Some things are just meant to be together. Like Sushi and Sauvignon Blanc.
The crayfish season is open along the Cape coast, so why not use this delicacy to make beautiful little rolls and serve them as appetizers with big beautifully-chilled glasses of Leopard’s Leap Sauvignon Blanc? You will delight your guests!
But do you feel intimidated by the idea of making your own sushi? Don’t! Follow our step by step recipe below and if you really feel inspired, remember to book for our Seamless Sushi #CookingClasses on 6 or 21 January.
Crayfish California Rolls Recipe
Makes 12 pieces
500 ml sticky rice, cooked
Meat of 2 crayfish tails
1 packet Nori (seaweed sheet)
1 cucumber, thinly sliced into strips
1 avo, sliced
Kikkoman Soya sauce, for dipping
Chopsticks for serving
Cover a makisu (sushi rolling mat) with plastic wrap.
Place half of a sheet of the seaweed over the plastic on the mat.
Place a handful of rice across the seaweed and spread it evenly.
Turn it around so that the seaweed faces upwards.
Place a thin layer of crayfish meat in the centre of the seaweed.
Spread the strips of cucumber and avo onto the crayfish meat.
Squeeze Japanese mayo down the side of the filling.

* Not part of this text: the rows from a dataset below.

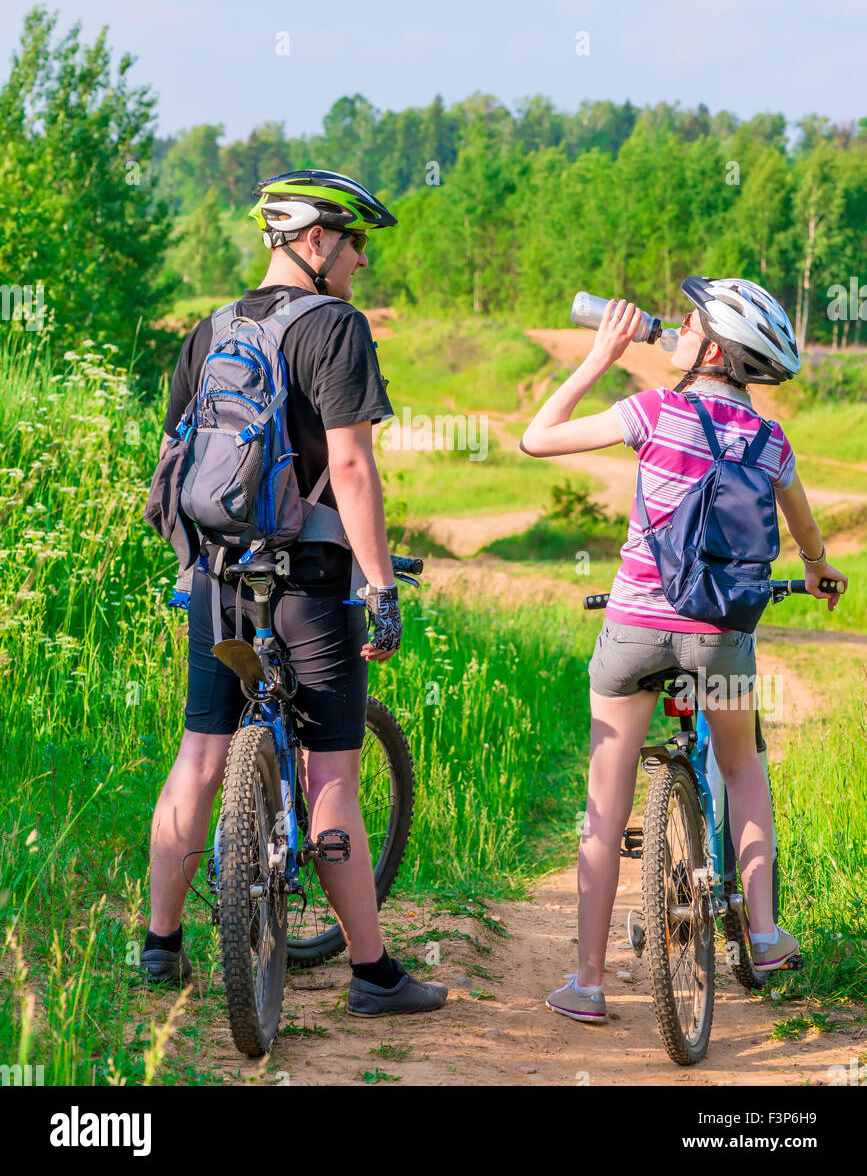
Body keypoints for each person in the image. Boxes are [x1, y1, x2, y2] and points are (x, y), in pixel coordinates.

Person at [141, 169, 447, 1017]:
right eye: (356, 246)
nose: (359, 266)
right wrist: (380, 586)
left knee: (200, 756)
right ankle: (374, 975)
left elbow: (174, 454)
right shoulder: (336, 329)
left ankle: (160, 947)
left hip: (213, 575)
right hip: (309, 582)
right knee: (331, 777)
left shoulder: (212, 328)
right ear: (315, 241)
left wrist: (196, 560)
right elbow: (349, 467)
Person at [520, 278, 847, 1023]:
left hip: (633, 631)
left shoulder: (653, 410)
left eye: (689, 323)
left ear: (705, 345)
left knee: (604, 806)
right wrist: (817, 564)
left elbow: (535, 438)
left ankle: (588, 983)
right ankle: (762, 936)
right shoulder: (770, 443)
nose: (676, 330)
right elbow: (800, 529)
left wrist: (599, 355)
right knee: (741, 766)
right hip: (721, 636)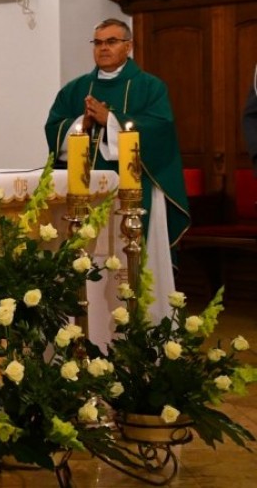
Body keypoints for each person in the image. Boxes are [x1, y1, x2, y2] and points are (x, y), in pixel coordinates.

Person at [45, 18, 190, 320]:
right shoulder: (75, 89)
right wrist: (81, 123)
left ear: (129, 46)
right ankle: (90, 321)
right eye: (98, 42)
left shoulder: (150, 87)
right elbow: (54, 128)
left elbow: (160, 130)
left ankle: (143, 323)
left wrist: (110, 119)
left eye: (111, 42)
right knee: (87, 256)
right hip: (85, 192)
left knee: (135, 262)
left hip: (138, 190)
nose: (103, 48)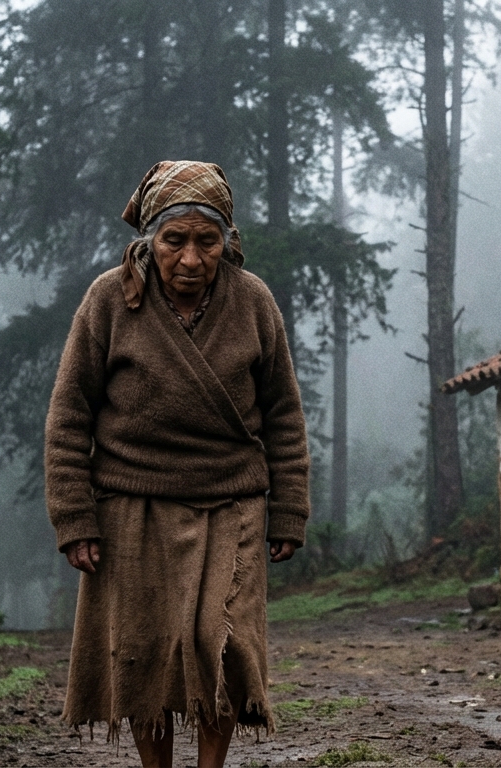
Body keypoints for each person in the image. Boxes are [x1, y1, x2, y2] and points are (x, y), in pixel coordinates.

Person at [44, 160, 309, 767]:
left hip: (231, 502)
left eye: (206, 241)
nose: (190, 259)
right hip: (133, 505)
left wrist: (289, 510)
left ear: (227, 243)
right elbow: (69, 415)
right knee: (146, 653)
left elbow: (284, 415)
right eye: (174, 241)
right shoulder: (109, 300)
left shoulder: (253, 302)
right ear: (148, 242)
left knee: (227, 645)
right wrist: (75, 518)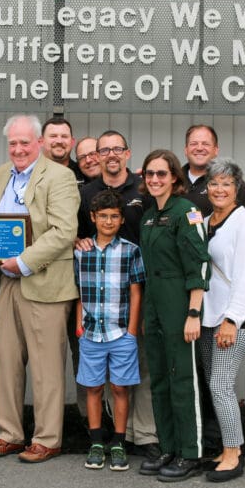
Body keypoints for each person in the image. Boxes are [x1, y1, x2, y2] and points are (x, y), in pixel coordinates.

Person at [0, 114, 80, 464]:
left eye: (25, 142)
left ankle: (47, 438)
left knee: (46, 366)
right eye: (13, 143)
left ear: (39, 143)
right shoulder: (1, 174)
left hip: (44, 281)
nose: (19, 149)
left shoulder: (60, 176)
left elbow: (64, 231)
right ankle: (9, 433)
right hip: (7, 281)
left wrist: (23, 261)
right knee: (6, 360)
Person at [76, 130, 160, 460]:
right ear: (96, 156)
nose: (111, 154)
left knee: (141, 370)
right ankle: (107, 437)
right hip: (99, 300)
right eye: (104, 150)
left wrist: (133, 326)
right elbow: (76, 235)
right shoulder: (87, 193)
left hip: (139, 291)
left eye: (117, 149)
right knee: (102, 381)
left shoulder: (143, 186)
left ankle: (144, 434)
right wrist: (78, 241)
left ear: (127, 153)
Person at [137, 149, 210, 483]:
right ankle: (168, 447)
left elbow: (199, 266)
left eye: (161, 174)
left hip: (180, 306)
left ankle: (190, 452)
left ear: (174, 178)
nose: (155, 179)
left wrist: (193, 312)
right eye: (149, 174)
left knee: (183, 380)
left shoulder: (186, 212)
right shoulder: (149, 217)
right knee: (160, 380)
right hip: (154, 305)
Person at [198, 158, 245, 483]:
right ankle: (227, 447)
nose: (219, 189)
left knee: (221, 385)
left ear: (237, 188)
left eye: (226, 183)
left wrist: (232, 320)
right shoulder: (205, 222)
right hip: (208, 317)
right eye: (214, 183)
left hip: (235, 317)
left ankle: (234, 453)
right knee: (215, 384)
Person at [75, 190, 145, 472]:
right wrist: (79, 327)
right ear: (93, 217)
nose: (108, 221)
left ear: (121, 219)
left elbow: (136, 293)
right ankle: (95, 442)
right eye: (103, 216)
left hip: (120, 332)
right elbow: (78, 292)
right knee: (92, 387)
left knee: (119, 387)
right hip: (91, 332)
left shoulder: (131, 251)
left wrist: (132, 332)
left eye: (114, 216)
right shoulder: (81, 252)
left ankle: (118, 443)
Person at [181, 124, 245, 214]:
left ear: (216, 150)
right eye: (194, 144)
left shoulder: (234, 183)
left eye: (205, 144)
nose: (199, 148)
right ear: (186, 150)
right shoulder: (173, 181)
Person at [40, 116, 87, 185]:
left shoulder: (84, 173)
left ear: (72, 142)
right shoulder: (29, 173)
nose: (59, 141)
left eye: (64, 136)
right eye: (53, 136)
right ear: (41, 141)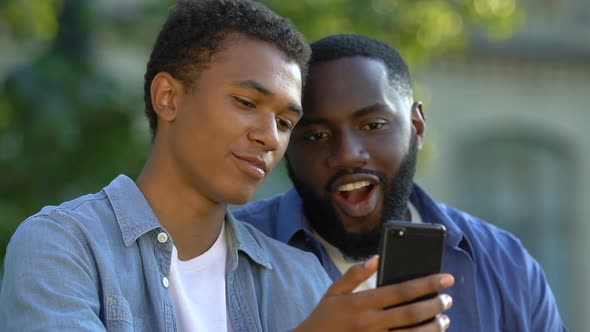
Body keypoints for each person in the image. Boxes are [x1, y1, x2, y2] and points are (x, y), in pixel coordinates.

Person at [0, 2, 456, 331]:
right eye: (245, 102)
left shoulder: (303, 279)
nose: (270, 136)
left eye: (285, 121)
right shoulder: (63, 247)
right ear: (168, 97)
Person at [235, 33, 568, 331]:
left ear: (417, 128)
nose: (348, 154)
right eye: (317, 134)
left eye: (373, 125)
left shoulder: (506, 264)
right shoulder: (229, 254)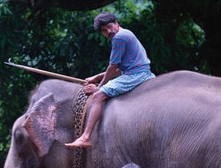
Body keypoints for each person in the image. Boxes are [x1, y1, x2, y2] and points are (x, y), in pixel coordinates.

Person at [66, 12, 155, 148]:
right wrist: (96, 77)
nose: (108, 31)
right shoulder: (125, 34)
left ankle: (85, 137)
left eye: (109, 27)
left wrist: (100, 88)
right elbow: (119, 69)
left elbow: (113, 67)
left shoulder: (119, 38)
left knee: (98, 97)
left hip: (136, 75)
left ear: (116, 23)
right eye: (104, 30)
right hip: (139, 72)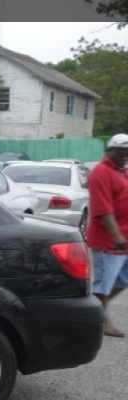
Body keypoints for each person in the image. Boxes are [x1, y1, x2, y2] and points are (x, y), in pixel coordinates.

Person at [86, 133, 128, 337]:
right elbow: (102, 209)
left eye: (127, 153)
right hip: (108, 240)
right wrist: (116, 234)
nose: (125, 156)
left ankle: (96, 311)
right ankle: (101, 321)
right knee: (103, 283)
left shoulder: (122, 172)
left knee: (123, 280)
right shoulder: (100, 173)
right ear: (110, 150)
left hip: (124, 239)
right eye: (121, 152)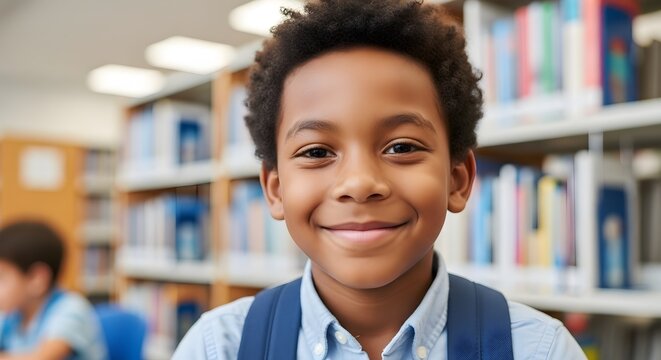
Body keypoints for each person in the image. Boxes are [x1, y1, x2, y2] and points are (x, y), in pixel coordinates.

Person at [174, 0, 586, 358]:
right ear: (275, 189)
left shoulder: (539, 350)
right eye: (317, 152)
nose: (359, 183)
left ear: (458, 180)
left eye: (402, 147)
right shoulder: (218, 347)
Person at [0, 221, 108, 360]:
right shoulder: (12, 314)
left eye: (1, 278)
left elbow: (42, 358)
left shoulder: (71, 309)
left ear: (36, 279)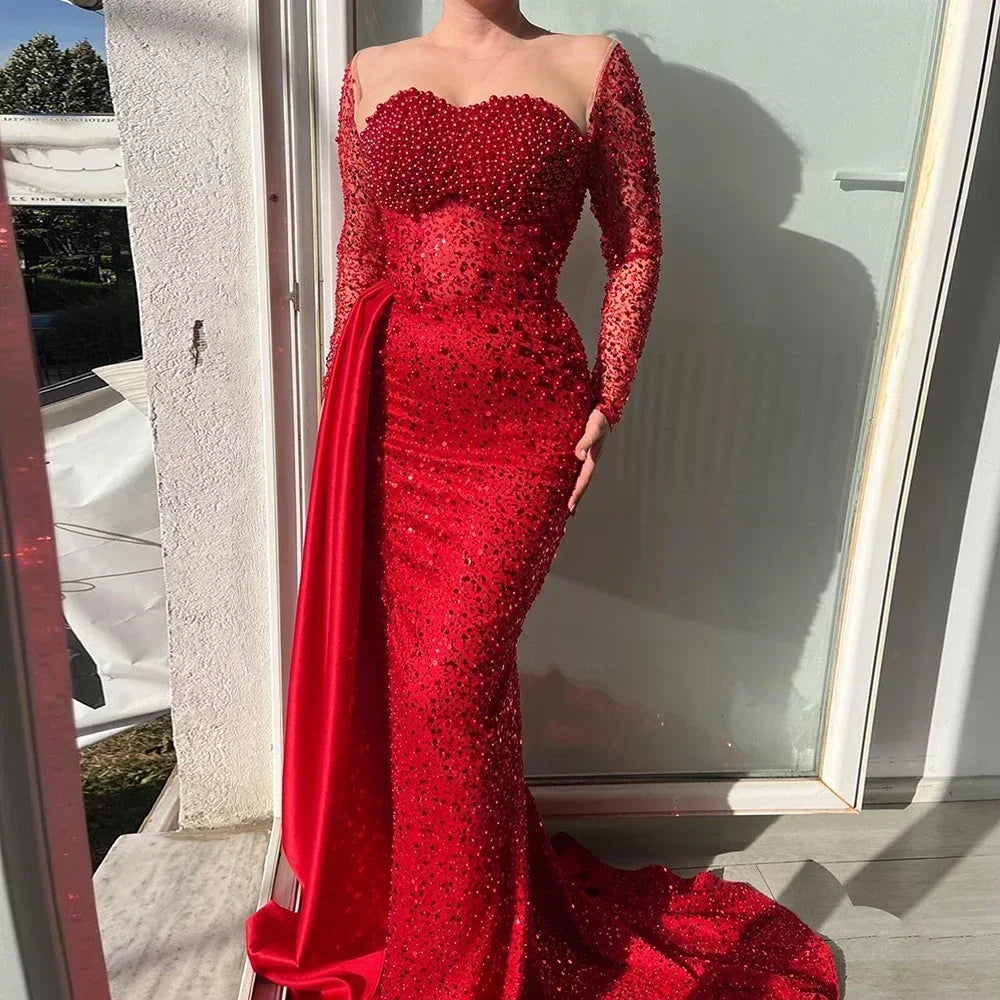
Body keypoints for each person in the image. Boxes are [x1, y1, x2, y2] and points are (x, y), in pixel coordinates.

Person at [246, 3, 841, 998]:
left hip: (523, 417)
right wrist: (338, 403)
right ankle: (452, 906)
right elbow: (361, 249)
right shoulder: (370, 71)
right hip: (392, 422)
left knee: (450, 685)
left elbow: (635, 242)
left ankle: (458, 967)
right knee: (428, 695)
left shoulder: (591, 66)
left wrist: (610, 395)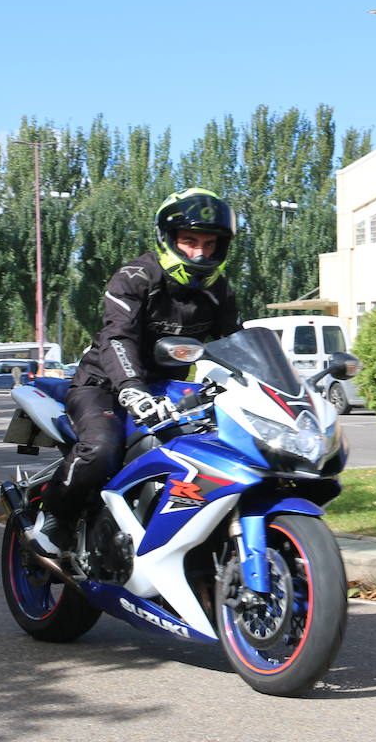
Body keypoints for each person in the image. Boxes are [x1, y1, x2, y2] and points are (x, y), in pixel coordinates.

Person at [31, 187, 243, 553]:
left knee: (211, 454)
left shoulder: (218, 290)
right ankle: (55, 518)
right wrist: (131, 386)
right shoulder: (135, 277)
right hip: (102, 386)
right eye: (190, 241)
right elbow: (118, 337)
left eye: (210, 244)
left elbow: (235, 343)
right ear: (168, 238)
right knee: (102, 449)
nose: (200, 253)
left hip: (167, 393)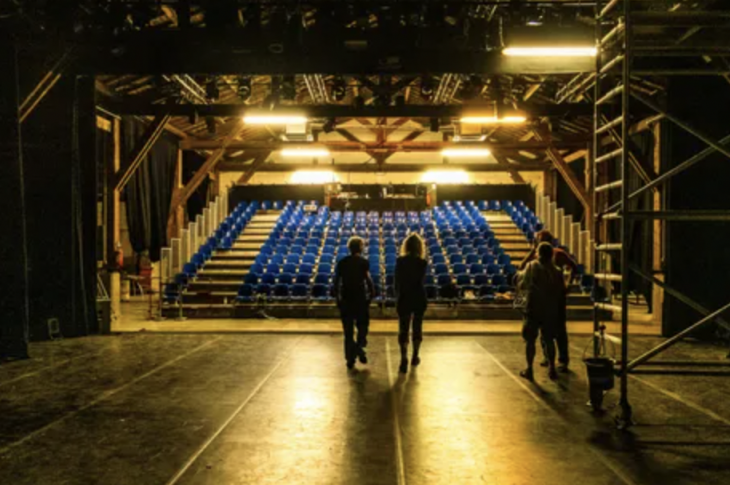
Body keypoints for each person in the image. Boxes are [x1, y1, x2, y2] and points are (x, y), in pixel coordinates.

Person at [519, 230, 576, 371]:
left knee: (559, 330)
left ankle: (562, 359)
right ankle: (549, 360)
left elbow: (574, 267)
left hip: (552, 299)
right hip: (548, 300)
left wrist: (568, 284)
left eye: (538, 239)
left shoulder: (557, 255)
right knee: (547, 334)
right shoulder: (537, 258)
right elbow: (522, 265)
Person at [516, 242, 566, 381]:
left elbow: (523, 285)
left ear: (538, 253)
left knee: (530, 341)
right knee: (549, 340)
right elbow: (562, 292)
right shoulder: (557, 271)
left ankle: (530, 369)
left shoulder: (531, 266)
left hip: (533, 309)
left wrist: (520, 306)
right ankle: (551, 368)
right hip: (550, 310)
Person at [333, 236, 376, 370]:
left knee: (348, 331)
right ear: (361, 248)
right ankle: (359, 348)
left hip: (346, 299)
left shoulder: (342, 262)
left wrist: (337, 299)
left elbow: (336, 282)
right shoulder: (364, 262)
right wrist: (371, 295)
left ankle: (350, 359)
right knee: (363, 327)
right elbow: (368, 280)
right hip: (360, 299)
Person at [395, 233, 429, 373]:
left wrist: (398, 296)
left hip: (404, 296)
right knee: (417, 327)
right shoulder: (422, 263)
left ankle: (403, 358)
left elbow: (396, 282)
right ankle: (415, 355)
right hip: (419, 296)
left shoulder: (400, 261)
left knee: (403, 328)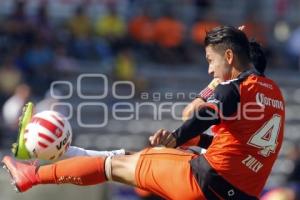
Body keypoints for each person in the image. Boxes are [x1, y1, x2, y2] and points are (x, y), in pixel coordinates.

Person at [2, 26, 285, 200]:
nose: (210, 70)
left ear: (229, 57)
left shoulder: (233, 89)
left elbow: (201, 115)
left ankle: (34, 175)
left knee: (114, 164)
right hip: (239, 195)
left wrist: (177, 137)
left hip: (204, 182)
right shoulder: (275, 95)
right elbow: (242, 147)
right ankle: (53, 159)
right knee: (125, 161)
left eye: (211, 61)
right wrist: (194, 142)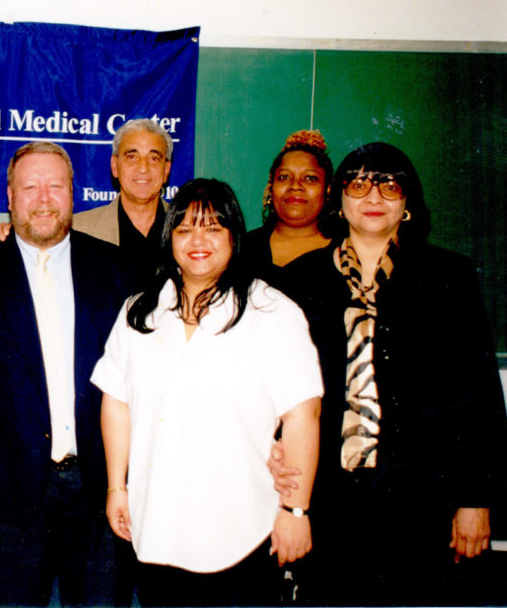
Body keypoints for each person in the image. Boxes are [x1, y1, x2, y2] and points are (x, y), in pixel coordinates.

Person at [272, 142, 507, 606]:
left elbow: (479, 393)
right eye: (358, 183)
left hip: (424, 498)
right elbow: (277, 392)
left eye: (389, 184)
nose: (373, 196)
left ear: (408, 204)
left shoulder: (449, 276)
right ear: (340, 200)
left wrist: (475, 499)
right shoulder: (299, 280)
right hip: (329, 497)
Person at [91, 178, 322, 606]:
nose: (198, 240)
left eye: (213, 227)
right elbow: (117, 403)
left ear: (235, 235)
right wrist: (116, 488)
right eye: (184, 229)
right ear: (169, 238)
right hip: (156, 526)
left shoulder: (272, 313)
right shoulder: (139, 313)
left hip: (242, 530)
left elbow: (302, 415)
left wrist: (295, 511)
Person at [0, 142, 132, 606]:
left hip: (97, 493)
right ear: (8, 195)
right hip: (3, 494)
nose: (43, 198)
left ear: (73, 194)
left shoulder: (116, 268)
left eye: (56, 186)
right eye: (30, 187)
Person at [73, 118, 173, 284]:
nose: (143, 168)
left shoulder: (187, 228)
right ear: (115, 166)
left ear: (166, 170)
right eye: (132, 157)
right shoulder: (76, 230)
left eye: (153, 158)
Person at [244, 129, 333, 288]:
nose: (295, 186)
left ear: (327, 190)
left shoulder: (346, 252)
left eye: (310, 178)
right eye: (284, 177)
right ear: (271, 187)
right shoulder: (243, 248)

Start rolling from the bottom, using the bamboo mat to handle the rice sheet.
Once rolled, press firmly to ensure the rice forms a long roll and the filling is tightly pressed.
Roll the roll (!) in sesame seeds, then slice into pieces.
Serve with soy sauce, wasabi and pickled ginger – and of course that glass of Leopard’s Leap Sauvignon Blanc!